Sharing the same scrum scope between several scrum teams, just for the sake of dividing the workload, is against the scrum spirit and it is doomed to fail.
In addition, developers are not just an interchangeable capacity to process user stories: developers build up knowledge during each sprint and share it within the small team. This knowledge must remain available in the subsequent sprints for ensuring sustained efficiency.
You will certainly be disappointed to hear this. But fortunately there's some hope on the side of Nexus, if you're ready to adapt a little bit your approach.
Detail: why is it against the scrum principles ?
The issue with the PO
Scrum is based on the assumption that one Product Owner (PO) is totally in charge of the product in scope and decides about priorities. According to the Scrum guide:
The Product Owner is responsible for maximizing the value of the
product resulting from work of the Development Team.
The Product Owner is the sole person responsible for managing the
In your situation the single PO is a bottleneck. So you want to have several PO. But then the POs are no longer the sole responsible. And if there are several POs, do they all have the same understanding (and ownership) of the product ?
A couple of periodic meetings will not solve this issue. Either there will be three POs owning the product with necessarily a different understanding of the product. Or there will be one PO and two assistant POs who no longer have the required power. This will no longer be Scrum.
The issue with the teams
One of the principle in Scrum, is that the teams are autonomous, organise themselves, and have all the skills to succeed. Some quotes from the Scrum guide:
teams have all competencies needed to accomplish the work without
depending on others not part of the team.
Scrum recognizes no sub-teams in the Development Team
accountability belongs to the Development Team as a whole.
De facto, your organisation is to have three subteams that are co-responsible for the overall product.
Making several teams working on the same scope just for splitting the workload, will result in one team being dependent from another (for example if a team has to develop a refinement of a user story made by another team). You will lose all the synergies that Scrum tries to achieve.

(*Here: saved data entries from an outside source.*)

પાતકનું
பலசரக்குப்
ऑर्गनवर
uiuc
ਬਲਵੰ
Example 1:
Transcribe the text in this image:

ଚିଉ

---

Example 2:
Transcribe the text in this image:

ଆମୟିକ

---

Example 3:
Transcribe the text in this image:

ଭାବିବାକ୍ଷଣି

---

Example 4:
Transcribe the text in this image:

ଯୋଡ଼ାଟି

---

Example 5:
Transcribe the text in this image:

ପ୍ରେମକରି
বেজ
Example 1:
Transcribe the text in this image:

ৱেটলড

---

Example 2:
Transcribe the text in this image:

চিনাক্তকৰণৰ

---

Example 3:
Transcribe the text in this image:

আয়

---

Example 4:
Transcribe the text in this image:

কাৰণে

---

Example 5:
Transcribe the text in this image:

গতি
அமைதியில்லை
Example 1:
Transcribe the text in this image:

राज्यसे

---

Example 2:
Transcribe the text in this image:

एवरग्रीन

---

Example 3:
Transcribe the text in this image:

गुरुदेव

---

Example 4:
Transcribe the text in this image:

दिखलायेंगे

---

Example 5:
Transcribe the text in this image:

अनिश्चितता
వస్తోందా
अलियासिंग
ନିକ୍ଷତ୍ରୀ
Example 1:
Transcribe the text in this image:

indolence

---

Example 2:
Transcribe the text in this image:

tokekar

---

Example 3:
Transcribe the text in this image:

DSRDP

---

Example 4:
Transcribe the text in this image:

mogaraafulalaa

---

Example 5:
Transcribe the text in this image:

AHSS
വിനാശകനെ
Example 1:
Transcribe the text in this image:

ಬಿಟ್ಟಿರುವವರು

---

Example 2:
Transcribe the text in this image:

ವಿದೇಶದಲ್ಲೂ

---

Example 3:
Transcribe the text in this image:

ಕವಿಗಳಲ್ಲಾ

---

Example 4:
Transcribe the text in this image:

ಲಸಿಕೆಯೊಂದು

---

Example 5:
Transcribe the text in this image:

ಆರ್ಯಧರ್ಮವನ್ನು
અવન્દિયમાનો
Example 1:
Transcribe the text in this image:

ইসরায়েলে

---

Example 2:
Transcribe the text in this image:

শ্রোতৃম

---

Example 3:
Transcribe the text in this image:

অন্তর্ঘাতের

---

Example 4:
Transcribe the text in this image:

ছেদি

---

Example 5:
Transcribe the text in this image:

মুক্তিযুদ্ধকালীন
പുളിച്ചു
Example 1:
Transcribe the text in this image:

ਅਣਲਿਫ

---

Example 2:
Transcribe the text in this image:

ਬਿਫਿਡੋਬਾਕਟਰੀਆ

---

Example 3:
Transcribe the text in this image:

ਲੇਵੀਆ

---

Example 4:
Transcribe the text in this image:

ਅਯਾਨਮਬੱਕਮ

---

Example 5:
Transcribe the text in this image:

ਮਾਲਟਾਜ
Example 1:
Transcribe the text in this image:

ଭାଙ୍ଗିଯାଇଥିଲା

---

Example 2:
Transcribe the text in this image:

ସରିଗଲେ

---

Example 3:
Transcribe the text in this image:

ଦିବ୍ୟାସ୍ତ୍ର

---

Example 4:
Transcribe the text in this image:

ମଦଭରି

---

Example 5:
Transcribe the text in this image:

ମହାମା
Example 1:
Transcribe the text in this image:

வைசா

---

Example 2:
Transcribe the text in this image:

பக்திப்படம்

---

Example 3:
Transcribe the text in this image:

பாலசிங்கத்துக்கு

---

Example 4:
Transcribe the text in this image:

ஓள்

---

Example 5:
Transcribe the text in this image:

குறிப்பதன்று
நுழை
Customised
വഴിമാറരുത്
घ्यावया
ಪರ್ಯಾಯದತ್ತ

Scaling Scrum is not a problem !
Scrum of Scrum
The scrum of scrum is the most common approach. There are several teams (and hence several PO), but each is responsible for one sub-product. Of course there could be some overlap between the teams, but it's limited to the frontier between sub-products and well managed in the scrum of scrum. Reported scalability is beyond 200 and up to 1000 team members.

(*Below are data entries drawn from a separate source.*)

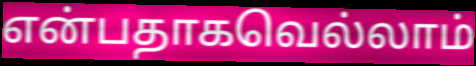
என்பதாகவெல்லாம்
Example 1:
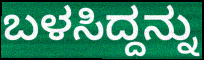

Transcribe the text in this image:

ಬಳಸಿದ್ದನ್ನು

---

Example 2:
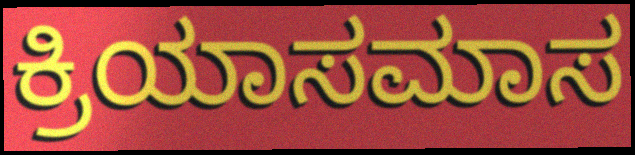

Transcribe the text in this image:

ಕ್ರಿಯಾಸಮಾಸ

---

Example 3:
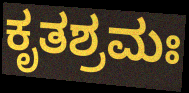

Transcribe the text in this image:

ಕೃತಶ್ರಮಃ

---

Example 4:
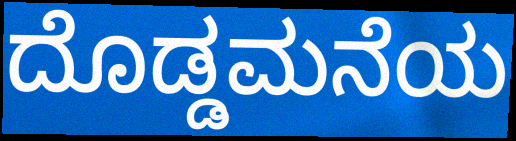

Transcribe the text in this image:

ದೊಡ್ಡಮನೆಯ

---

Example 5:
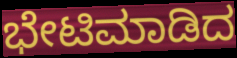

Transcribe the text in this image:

ಭೇಟಿಮಾಡಿದ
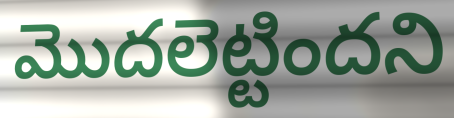
మొదలెట్టిందని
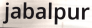
jabalpur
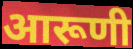
आरूणी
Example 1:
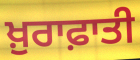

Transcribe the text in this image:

ਖ਼ੁਰਾਫ਼ਾਤੀ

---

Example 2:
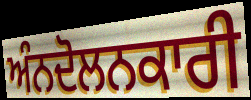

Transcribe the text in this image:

ਅੰਨਦੋਲਨਕਾਰੀ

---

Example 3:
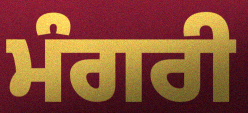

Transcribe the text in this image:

ਮੰਗਰੀ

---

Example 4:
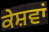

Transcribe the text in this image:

ਕੇਸ਼ਵਾਂ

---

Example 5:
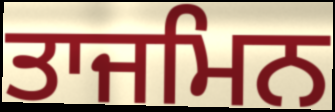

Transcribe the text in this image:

ਤਾਜਮਿਨ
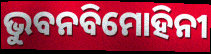
ଭୁବନବିମୋହିନୀ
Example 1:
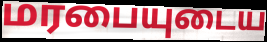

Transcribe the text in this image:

மரபையுடைய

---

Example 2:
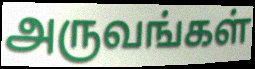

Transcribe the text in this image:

அருவங்கள்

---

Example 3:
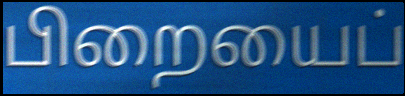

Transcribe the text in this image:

பிறையைப்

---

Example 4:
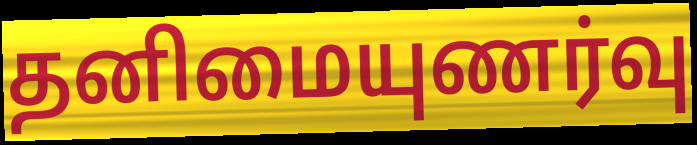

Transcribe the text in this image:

தனிமையுணர்வு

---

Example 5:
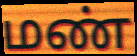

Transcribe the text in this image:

மண்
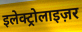
इलेक्ट्रोलाइज़र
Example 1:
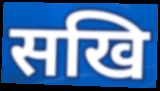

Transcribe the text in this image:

सखि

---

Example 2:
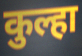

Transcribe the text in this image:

कुल्हा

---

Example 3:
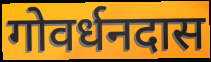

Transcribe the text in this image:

गोवर्धनदास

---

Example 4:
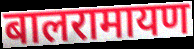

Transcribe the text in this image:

बालरामायण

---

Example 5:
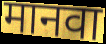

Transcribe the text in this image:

मानवा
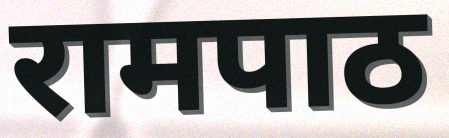
रामपाठ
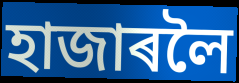
হাজাৰলৈ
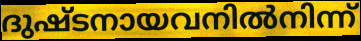
ദുഷ്ടനായവനിൽനിന്ന്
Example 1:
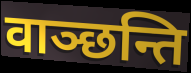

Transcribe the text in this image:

वाञ्छन्ति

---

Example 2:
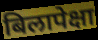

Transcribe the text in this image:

बिलापेक्षा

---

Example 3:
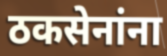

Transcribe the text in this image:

ठकसेनांना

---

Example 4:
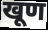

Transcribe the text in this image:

खूण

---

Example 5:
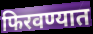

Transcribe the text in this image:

फिरवण्यात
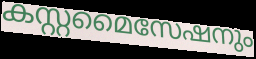
കസ്റ്റമൈസേഷനും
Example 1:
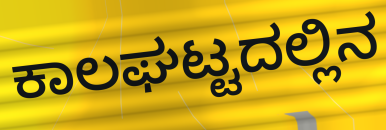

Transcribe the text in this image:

ಕಾಲಘಟ್ಟದಲ್ಲಿನ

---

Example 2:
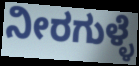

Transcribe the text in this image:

ನೀರಗುಳ್ಳೆ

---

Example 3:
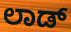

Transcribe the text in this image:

ಲಾಡ್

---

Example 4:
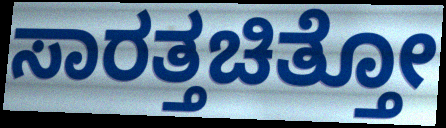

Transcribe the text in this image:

ಸಾರತ್ತಚಿತ್ತೋ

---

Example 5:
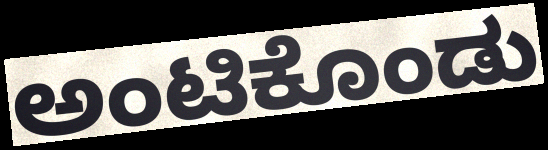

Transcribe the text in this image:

ಅಂಟಿಕೊಂಡು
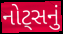
નોટ્સનું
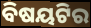
ବିଷୟଟିର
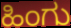
ಹಿಂಗು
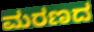
ಮರಣದ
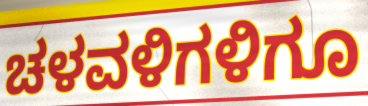
ಚಳವಳಿಗಳಿಗೂ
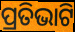
ପ୍ରତିଭାଟି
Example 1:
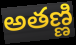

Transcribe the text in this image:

అతణ్ణి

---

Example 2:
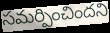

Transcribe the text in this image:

సమర్పించిందని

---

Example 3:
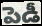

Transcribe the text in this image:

పెడీ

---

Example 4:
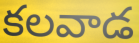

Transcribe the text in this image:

కలవాడ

Nexus: a solution for you ?
The Nexus approach is closer to what you are looking. It was developed by the inventors of Scrum.
A Nexus has one single PO (and hence clear ownership of the product) and a single SM, but several integrated teams. The approach addresses in detail the inter-team integration and synchronisation across the full Scrum process. For this purpose it uses a tightly coupled integration team (more tightly coupled than scrum of scrum).
The backlog is split between the teams so to minimize dependencies (so to increase autonomy of each team). You will be pleased however that there is no requirement to identify different sub-products. Nevertheless, this approach takes account of the knowledge building aspect I've mentioned earlier:
To the extent that requirements, team members’ knowledge, and
code/test artifacts are mapped to the same Scrum Teams, dependency
between teams can be reduced.
The reported scalability is three to nine scrum teams, meaning 9x9+2=83 persons.